The mission is especially challenging because, officials say, that while Houston is the number one point of origin for weapons traced back to the United States from Mexico, the government can’t compile databases on gun owners under federal law.
Agents instead review firearms dealers’ records in person.
People who are legally in the United States and have clean criminal records, but are facing economic problems are often recruited by traffickers to buy weapons on their behalf in order to shield themselves from scrutiny.
Knocks at the door of the shack that looked to be the definition of hard times went unanswered.
“I am out of here,” Sloan said a few moments later, as a pit bull lazily sauntered from the back yard. “I don’t like pit bulls walking up behind me.”
Best information source
On second thought, Sloan switched to Spanish and interviewed a neighbor.

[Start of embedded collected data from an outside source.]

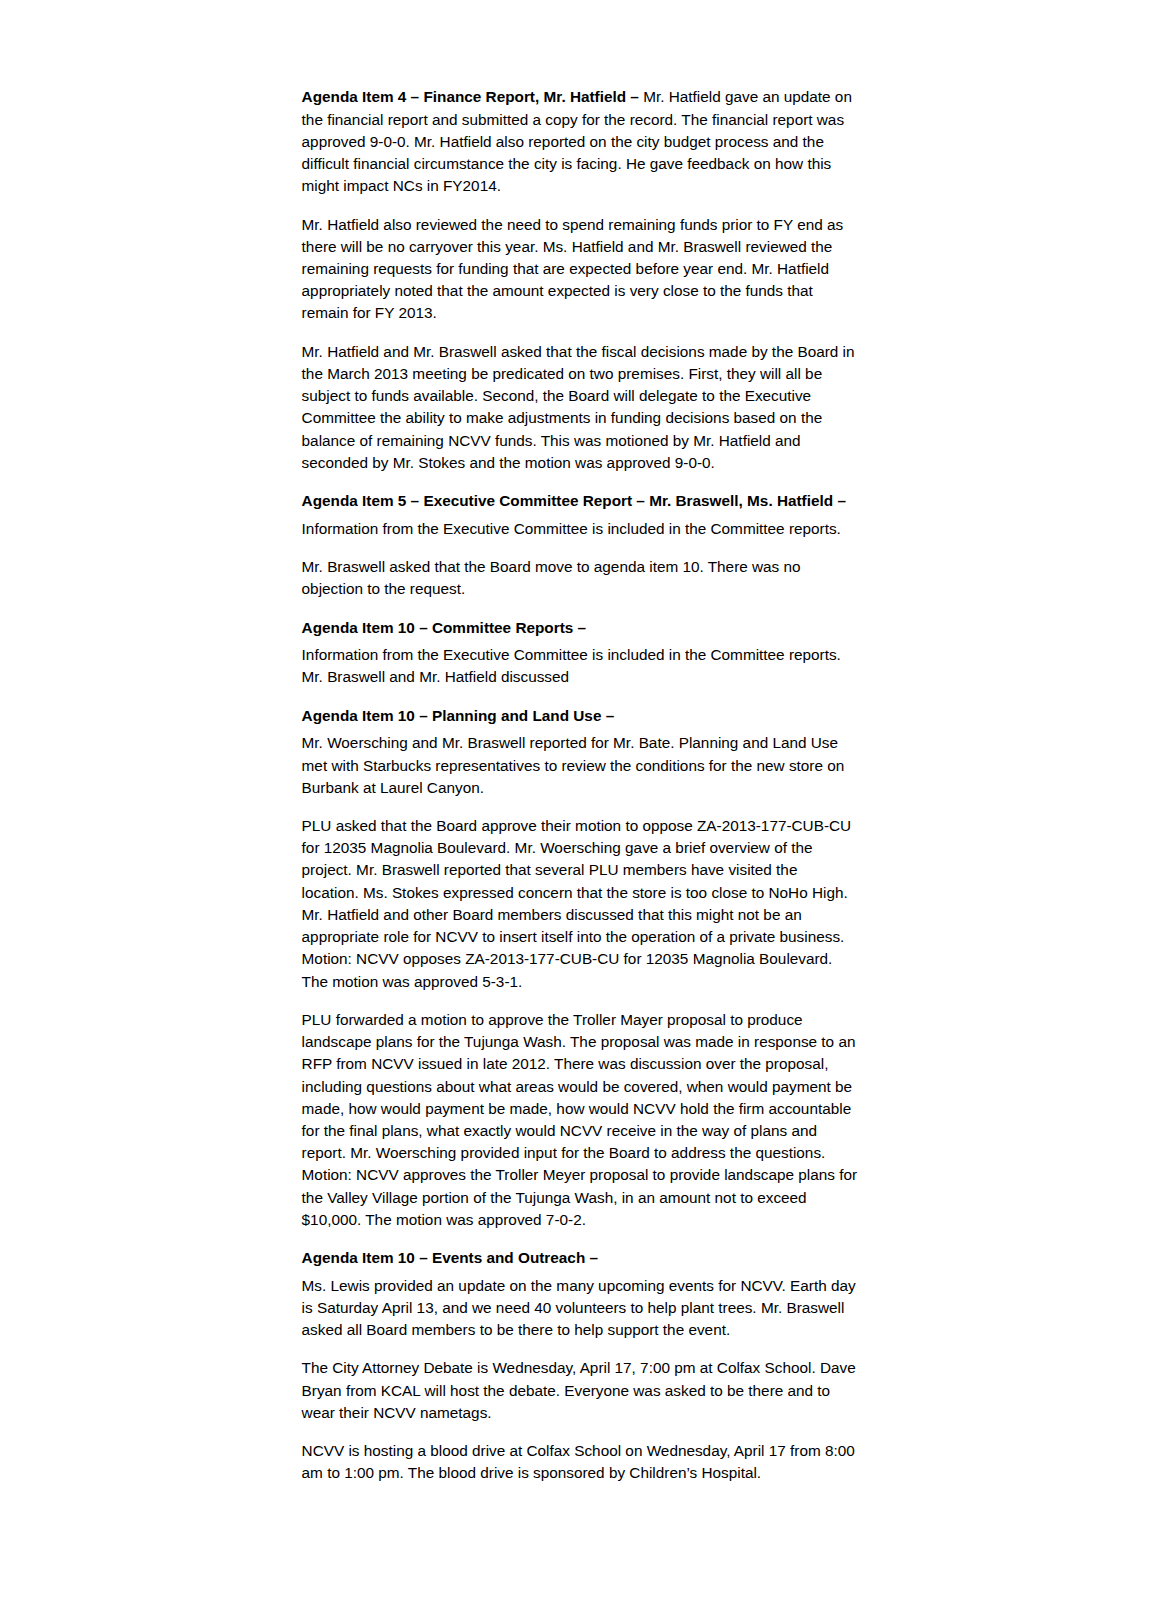Agenda Item 4 – Finance Report, Mr. Hatfield – Mr. Hatfield gave an update on the financial report and submitted a copy for the record. The financial report was approved 9-0-0. Mr. Hatfield also reported on the city budget process and the difficult financial circumstance the city is facing. He gave feedback on how this might impact NCs in FY2014.
Mr. Hatfield also reviewed the need to spend remaining funds prior to FY end as there will be no carryover this year. Ms. Hatfield and Mr. Braswell reviewed the remaining requests for funding that are expected before year end. Mr. Hatfield appropriately noted that the amount expected is very close to the funds that remain for FY 2013.
Mr. Hatfield and Mr. Braswell asked that the fiscal decisions made by the Board in the March 2013 meeting be predicated on two premises. First, they will all be subject to funds available. Second, the Board will delegate to the Executive Committee the ability to make adjustments in funding decisions based on the balance of remaining NCVV funds. This was motioned by Mr. Hatfield and seconded by Mr. Stokes and the motion was approved 9-0-0.
Agenda Item 5 – Executive Committee Report – Mr. Braswell, Ms. Hatfield –
Information from the Executive Committee is included in the Committee reports.
Mr. Braswell asked that the Board move to agenda item 10. There was no objection to the request.
Agenda Item 10 – Committee Reports –
Information from the Executive Committee is included in the Committee reports. Mr. Braswell and Mr. Hatfield discussed
Agenda Item 10 – Planning and Land Use –
Mr. Woersching and Mr. Braswell reported for Mr. Bate. Planning and Land Use met with Starbucks representatives to review the conditions for the new store on Burbank at Laurel Canyon.
PLU asked that the Board approve their motion to oppose ZA-2013-177-CUB-CU for 12035 Magnolia Boulevard. Mr. Woersching gave a brief overview of the project. Mr. Braswell reported that several PLU members have visited the location. Ms. Stokes expressed concern that the store is too close to NoHo High. Mr. Hatfield and other Board members discussed that this might not be an appropriate role for NCVV to insert itself into the operation of a private business. Motion: NCVV opposes ZA-2013-177-CUB-CU for 12035 Magnolia Boulevard. The motion was approved 5-3-1.
PLU forwarded a motion to approve the Troller Mayer proposal to produce landscape plans for the Tujunga Wash. The proposal was made in response to an RFP from NCVV issued in late 2012. There was discussion over the proposal, including questions about what areas would be covered, when would payment be made, how would payment be made, how would NCVV hold the firm accountable for the final plans, what exactly would NCVV receive in the way of plans and report. Mr. Woersching provided input for the Board to address the questions. Motion: NCVV approves the Troller Meyer proposal to provide landscape plans for the Valley Village portion of the Tujunga Wash, in an amount not to exceed $10,000. The motion was approved 7-0-2.
Agenda Item 10 – Events and Outreach –
Ms. Lewis provided an update on the many upcoming events for NCVV. Earth day is Saturday April 13, and we need 40 volunteers to help plant trees. Mr. Braswell asked all Board members to be there to help support the event.
The City Attorney Debate is Wednesday, April 17, 7:00 pm at Colfax School. Dave Bryan from KCAL will host the debate. Everyone was asked to be there and to wear their NCVV nametags.
NCVV is hosting a blood drive at Colfax School on Wednesday, April 17 from 8:00 am to 1:00 pm. The blood drive is sponsored by Children’s Hospital.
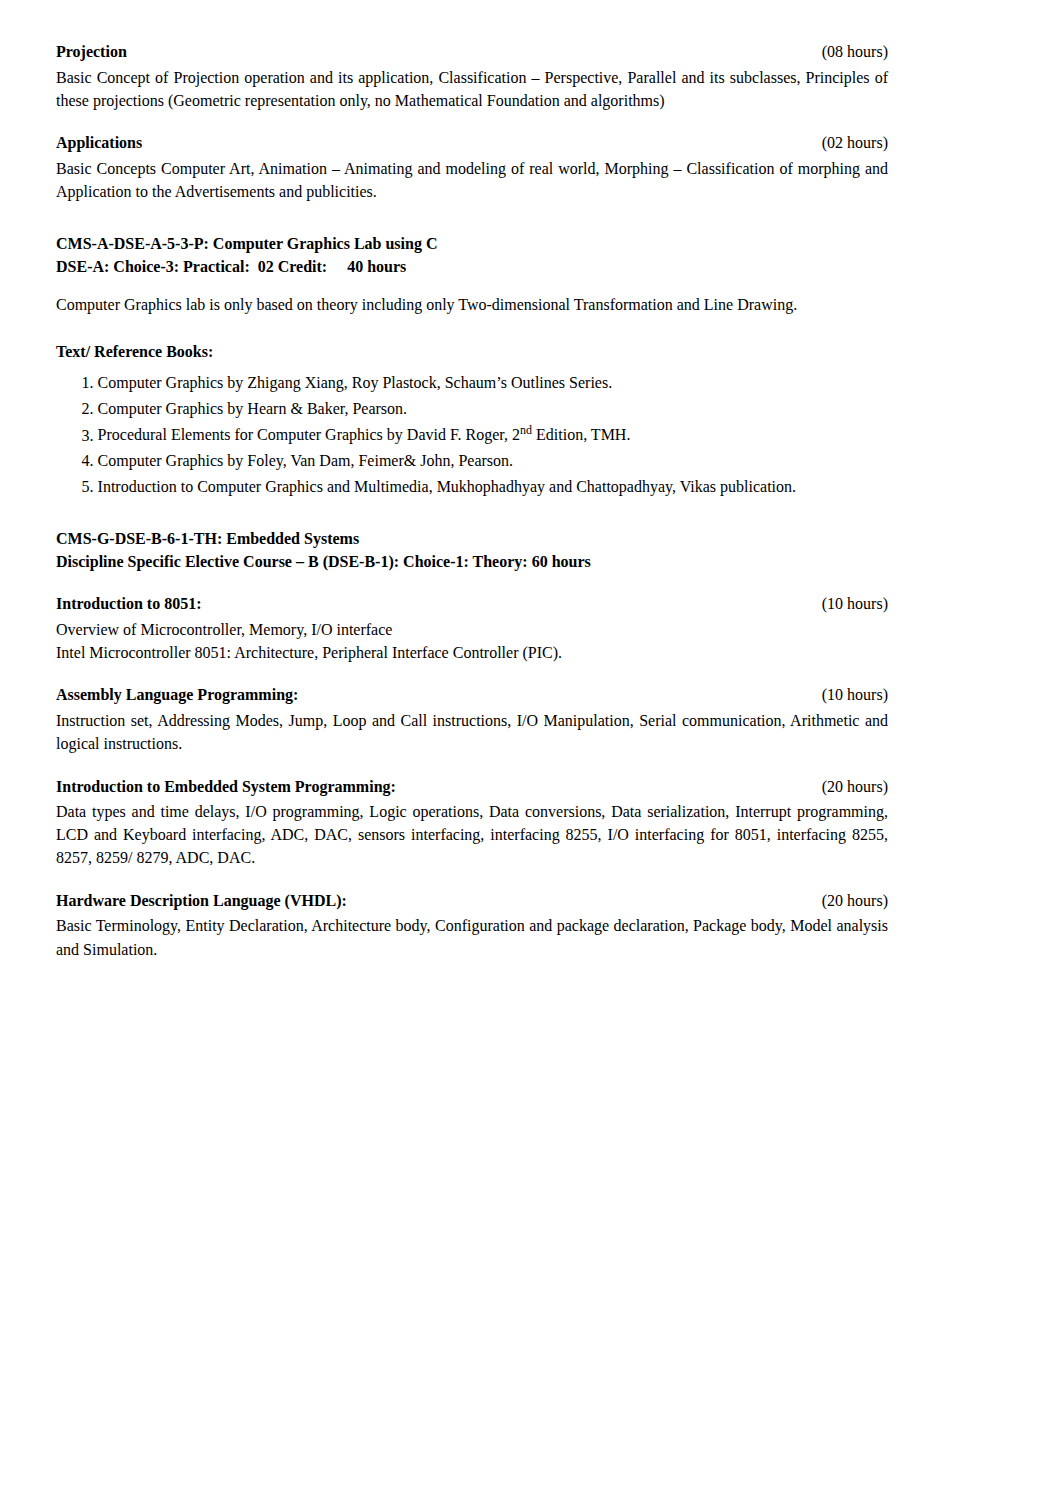Projection (08 hours)
Basic Concept of Projection operation and its application, Classification – Perspective, Parallel and its subclasses, Principles of these projections (Geometric representation only, no Mathematical Foundation and algorithms)
Applications (02 hours)
Basic Concepts Computer Art, Animation – Animating and modeling of real world, Morphing – Classification of morphing and Application to the Advertisements and publicities.
CMS-A-DSE-A-5-3-P: Computer Graphics Lab using C
DSE-A: Choice-3: Practical: 02 Credit: 40 hours
Computer Graphics lab is only based on theory including only Two-dimensional Transformation and Line Drawing.
Text/ Reference Books:
Computer Graphics by Zhigang Xiang, Roy Plastock, Schaum’s Outlines Series.
Computer Graphics by Hearn & Baker, Pearson.
Procedural Elements for Computer Graphics by David F. Roger, 2nd Edition, TMH.
Computer Graphics by Foley, Van Dam, Feimer& John, Pearson.
Introduction to Computer Graphics and Multimedia, Mukhophadhyay and Chattopadhyay, Vikas publication.
CMS-G-DSE-B-6-1-TH: Embedded Systems
Discipline Specific Elective Course – B (DSE-B-1): Choice-1: Theory: 60 hours
Introduction to 8051: (10 hours)
Overview of Microcontroller, Memory, I/O interface
Intel Microcontroller 8051: Architecture, Peripheral Interface Controller (PIC).
Assembly Language Programming: (10 hours)
Instruction set, Addressing Modes, Jump, Loop and Call instructions, I/O Manipulation, Serial communication, Arithmetic and logical instructions.
Introduction to Embedded System Programming: (20 hours)
Data types and time delays, I/O programming, Logic operations, Data conversions, Data serialization, Interrupt programming, LCD and Keyboard interfacing, ADC, DAC, sensors interfacing, interfacing 8255, I/O interfacing for 8051, interfacing 8255, 8257, 8259/ 8279, ADC, DAC.
Hardware Description Language (VHDL): (20 hours)
Basic Terminology, Entity Declaration, Architecture body, Configuration and package declaration, Package body, Model analysis and Simulation.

The neighbor said the woman left a month ago after a fight with her husband or boyfriend, who still lived there with what she called “other degenerates.”
“An angry ex-girlfriend or wife is the best person in the world, the greatest source of information,” Sloan said.
The night before, the duo were in a stakeout where they watched a weapons sale.
They also combined efforts with the Drug Enforcement Administration for an aircraft to stealthily follow traffickers to the border.
On this day, agents weren’t wearing raid jackets or combat boots and weren’t armed with warrants.
Guns were hidden under civilian shirts.
Another tip took agents on a 30-minute drive from the shack to a sprawling home with a pool in the back and an American flag out front.
It turned out two handguns, of a type drug gangsters prefer, were bought by a pastor for target practice.
Some stories, they say, are hard to believe.
The lamest so far came from a police officer: He said he bought a few military-style rifles, left them in his car and — on the same night — forgot to lock a door. He couldn’t explain why he didn’t file a police report or why he visited Mexico the day after the alleged theft.